By Kadakkal Radhakrishnan, M.D.
VITAMIN K BELONGS TO A family of fat-soluble vitamins including A, D and E. These vitamins require bile and pancreatic fat-breaking enzymes to digest and absorb. Vitamin K has many roles, but the most important is to promote healthy blood clotting.
How does vitamin K work?
Vitamin K works to activate clotting factors in the blood, and these factors are made by the liver. They include factor II (prothrombin) and factors VII, IX and X. (Vitamin K does activate a variety of other proteins, too, but that’s beyond the scope of this basic lesson.) Improper activation leads to increased risk of bleeding. Certain medications used to reduce the risk of clotting, like warfarin, work by interfering with the activation of this process by vitamin K.
What are the problems related to low vitamin K status?
Low levels of vitamin K are seen in specific settings. In children, low vitamin K-related bleeding problems were once a big problem among newborns – occurring in up to 1 in 200 births – but this was alleviated thanks to routine vitamin administration soon after birth. When vitamin K is poorly transported across the placenta, newborns are at risk for low vitamin K status and bleeding; this is referred to as “vitamin K deficiency bleeding” or “hemorrhagic disease of the newborn.” VKDB is called “early VKDB” when it occurs in the first week of life and “late VKDB” when it occurs in the fist two to 12 weeks of life. VKDB typically manifests as bleeding from the umbilicus, mostly as lots of blood in the stools, or bleeding that stems from the skin or nose. It can also cause sudden bleeding inside the head, especially in late VKDB, which can have a high mortality rate. In older children, this causes easy bruising, bleeding from the nose and excessive wounds, though these symptoms are only seen in cases of severe deficiency.
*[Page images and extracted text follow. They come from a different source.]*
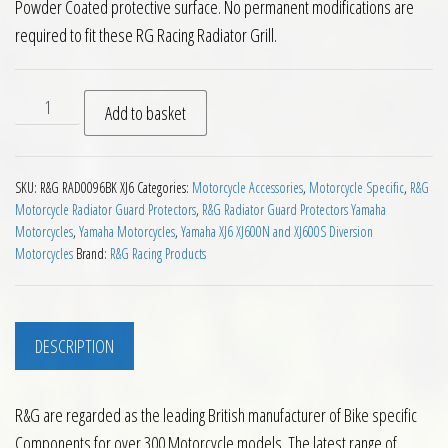
Powder Coated protective surface. No permanent modifications are
required to fit these RG Racing Radiator Grill.
RG Radiator Guard Yamaha XJ6 09 to 16 quantity
Add to basket
SKU:
R&G RAD0096BK XJ6
Categories:
Motorcycle Accessories
,
Motorcycle Specific
,
R&G
Motorcycle Radiator Guard Protectors
,
R&G Radiator Guard Protectors Yamaha
Motorcycles
,
Yamaha Motorcycles
,
Yamaha XJ6 XJ600N and XJ600S Diversion
Motorcycles
Brand:
R&G Racing Products
DESCRIPTION
R&G are regarded as the leading British manufacturer of Bike specific
Components for over 300 Motorcycle models. The latest range of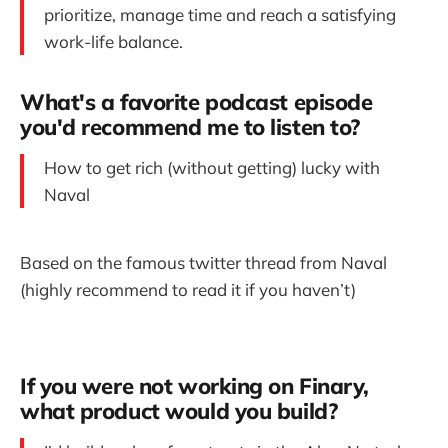
prioritize, manage time and reach a satisfying
work-life balance.
What's a favorite podcast episode
you'd recommend me to listen to?
How to get rich (without getting) lucky with
Naval
Based on the famous twitter thread from Naval
(highly recommend to read it if you haven’t)
If you were not working on Finary,
what product would you build?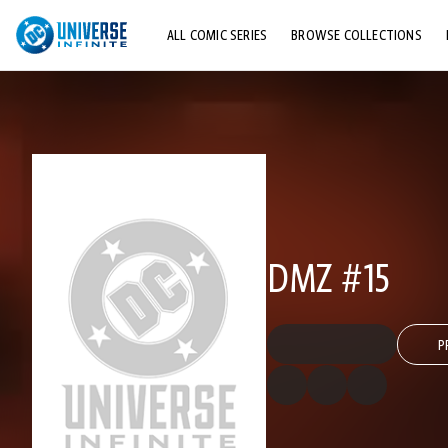
ALL COMIC SERIES
BROWSE COLLECTIONS
TOP STORYLINES
EXPLORE CHARACTERS
COMICS SHOWCASE
DMZ #15
P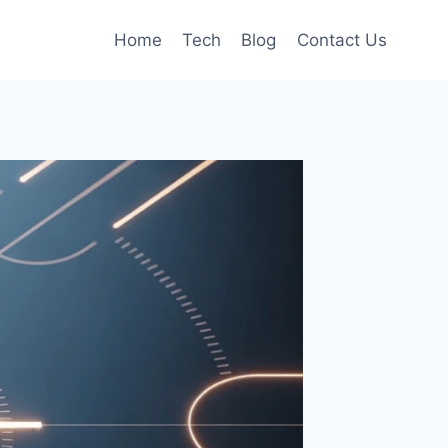
Home
Tech
Blog
Contact Us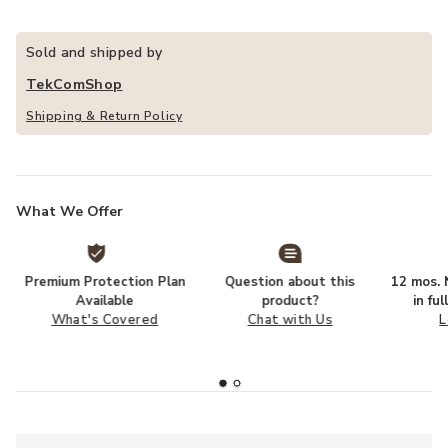
Sold and shipped by
TekComShop
Shipping & Return Policy
What We Offer
Premium Protection Plan
Question about this
12 mos. N
Available
product?
in fu
What's Covered
Chat with Us
L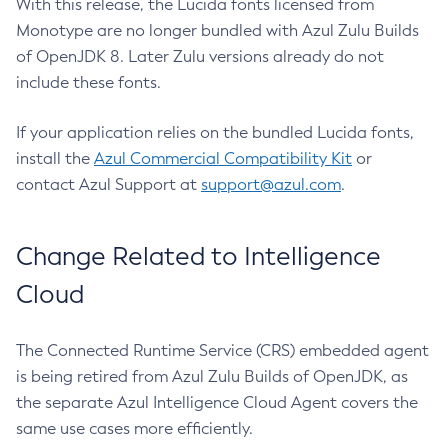
With this release, the Lucida fonts licensed from
Monotype are no longer bundled with Azul Zulu Builds
of OpenJDK 8. Later Zulu versions already do not
include these fonts.
If your application relies on the bundled Lucida fonts,
install the
Azul Commercial Compatibility Kit
or
contact Azul Support at
support@azul.com
.
Change Related to Intelligence
Cloud
The Connected Runtime Service (CRS) embedded agent
is being retired from Azul Zulu Builds of OpenJDK, as
the separate Azul Intelligence Cloud Agent covers the
same use cases more efficiently.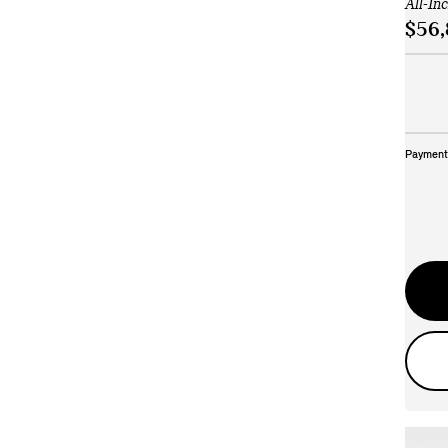
All-In
$56,
Payment 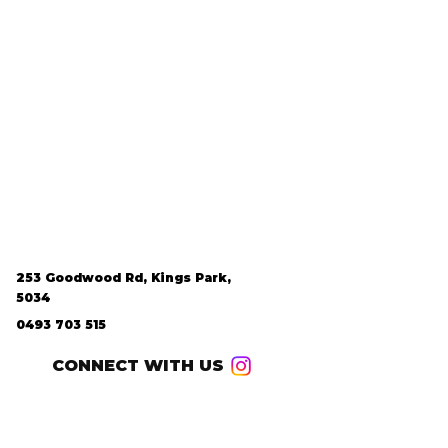
253 Goodwood Rd, Kings Park,
5034
0493 703 515
CONNECT WITH US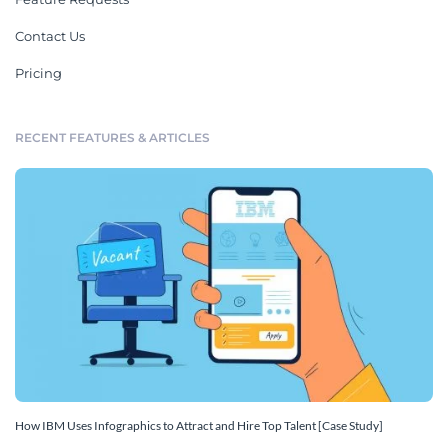
Contact Us
Pricing
RECENT FEATURES & ARTICLES
How IBM Uses Infographics to Attract and Hire Top Talent [Case Study]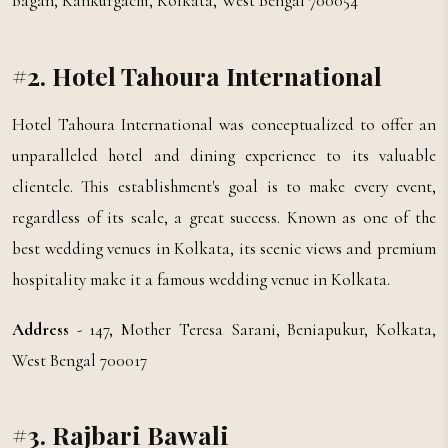
Bagan, Kankurgachi, Kolkata, West Bengal 700054
#2. Hotel Tahoura International
Hotel Tahoura International was conceptualized to offer an
unparalleled hotel and dining experience to its valuable
clientele. This establishment's goal is to make every event,
regardless of its scale, a great success. Known as one of the
best wedding venues in Kolkata, its scenic views and premium
hospitality make it a famous wedding venue in Kolkata.
Address
- 147, Mother Teresa Sarani, Beniapukur, Kolkata,
West Bengal 700017
#3. Rajbari Bawali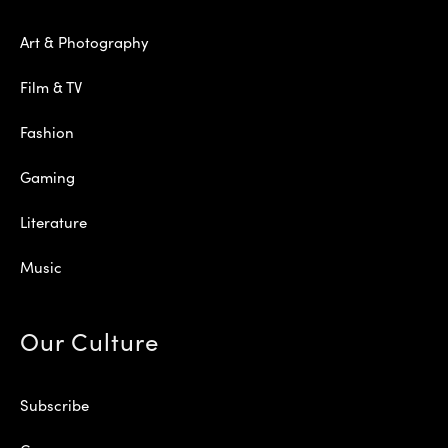
Art & Photography
Film & TV
Fashion
Gaming
Literature
Music
Our Culture
Subscribe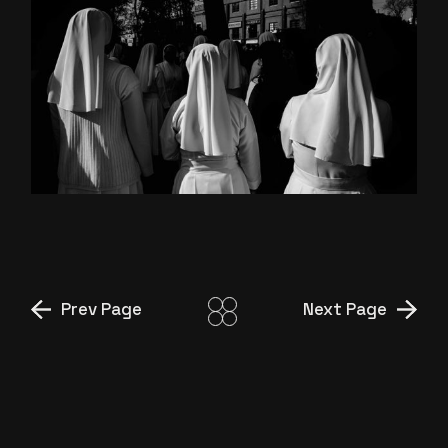
MIDDLE OF NOWHERE
Prev Page
Next Page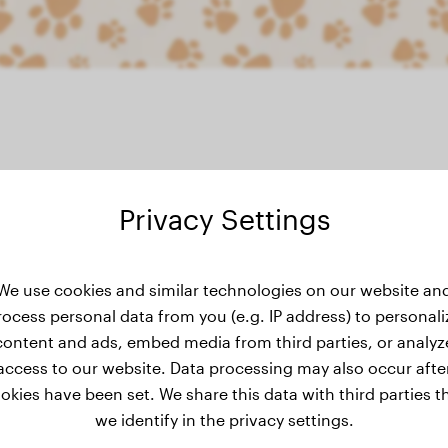
Privacy Settings
weight history
We use cookies and similar technologies on our website an
rocess personal data from you (e.g. IP address) to personali
content and ads, embed media from third parties, or analyz
access to our website. Data processing may also occur afte
okies have been set. We share this data with third parties t
we identify in the privacy settings.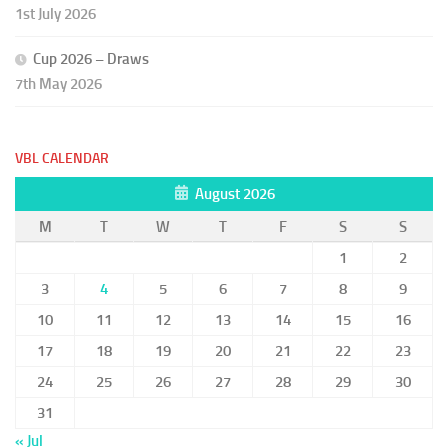
1st July 2026
Cup 2026 – Draws
7th May 2026
VBL CALENDAR
August 2026
M
T
W
T
F
S
S
1
2
3
4
5
6
7
8
9
10
11
12
13
14
15
16
17
18
19
20
21
22
23
24
25
26
27
28
29
30
31
« Jul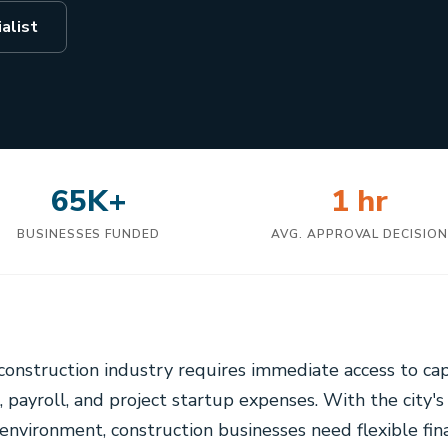
alist
65K+
1 hr
BUSINESSES FUNDED
AVG. APPROVAL DECISIO
construction industry requires immediate access to ca
, payroll, and project startup expenses. With the city's
environment, construction businesses need flexible fin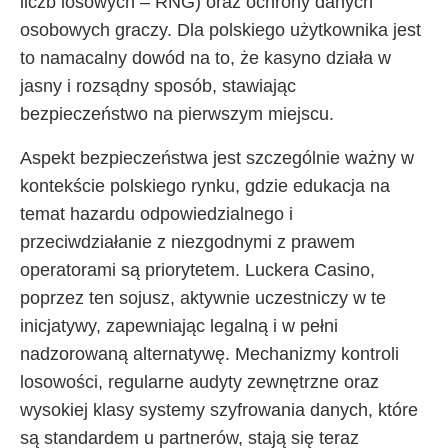
liczb losowych – RNG) oraz ochrony danych
osobowych graczy. Dla polskiego użytkownika jest
to namacalny dowód na to, że kasyno działa w
jasny i rozsądny sposób, stawiając
bezpieczeństwo na pierwszym miejscu.
Aspekt bezpieczeństwa jest szczególnie ważny w
kontekście polskiego rynku, gdzie edukacja na
temat hazardu odpowiedzialnego i
przeciwdziałanie z niezgodnymi z prawem
operatorami są priorytetem. Luckera Casino,
poprzez ten sojusz, aktywnie uczestniczy w te
inicjatywy, zapewniając legalną i w pełni
nadzorowaną alternatywę. Mechanizmy kontroli
losowości, regularne audyty zewnętrzne oraz
wysokiej klasy systemy szyfrowania danych, które
są standardem u partnerów, stają się teraz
What causes vitamin K deficiency?
Fortunately, vitamin K deficiency is rare these days due to increased awareness. As discussed, there’s a risk in the first week of life due to poor transport across the placenta. Late VKDB, meanwhile, occurs due to low vitamin K content of breast milk or intestinal malabsorption defects. In infants and older children, low vitamin K levels are seen in cystic fibrosis, severe celiac disease, short bowel syndrome (due to lack of adequate absorptive surface ) and liver disorders.
What are the sources of vitamin K?
Interestingly, there are two main types of vitamin K: the plant-based form, called phylloquinone (vitamin K1), and menaquinones (vitamin K2). The latter refers mostly to bacteria in the gastrointestinal system. Though structurally, they’re subtly different, both serve the same function. The main source of vitamin K1 is green leafy vegetables, such as collards, turnips, spinach, broccoli and natto. Animal-based foods and fermented foods are modest sources of K2.
How is vitamin K deficiency diagnosed?
The history and symptoms may give us some clue. For example, if a newborn baby has lots of blood in his or her stools – and hasn’t received vitamin K supplementation – vitamin K deficiency has to be considered as a possibility. A test called prothrombin time is an indirect and simpler measure of the active clotting factors. If the numbers are high, it indicates that the child may have low vitamin K status. Often, giving a vitamin K injection into the muscle or vein will help normalize the prothrombin time and improve bleeding. Prothrombin time can also increase in liver disease, but the numbers here will not improve with vitamin K supplementation.
Treatment and Prevention of Vitamin K Deficiency
The American Academy of Pediatrics recommends administering 0.5 to 1 mg of vitamin K at birth as an injection. Some parents opt for oral administration of vitamin K, but the absorption of vitamin K in the early days is not clear and may not completely reduce the risk of VKDB. Extreme deficiency may need to be treated with injection of vitamin K or occasionally plasma infusions to reduce the risk or stop bleeding. Frequent or daily administration of vitamin K supplementation orally may be required in children prone for vitamin K deficiency. Often, higher doses than the recommended dietary allowance will be required. Your pediatrician or pediatric gastroenterologist can help with that decision. Though back in the ’90s, there was a concern about the risk of malignancy with vitamin K administration in the newborn period, multiple studies have shown that this is not true. It is our strong recommendation that vitamin K be administered to all newborn babies to reduce the catastrophic risk of bleeding that was prevalent prior to routine vitamin K administration.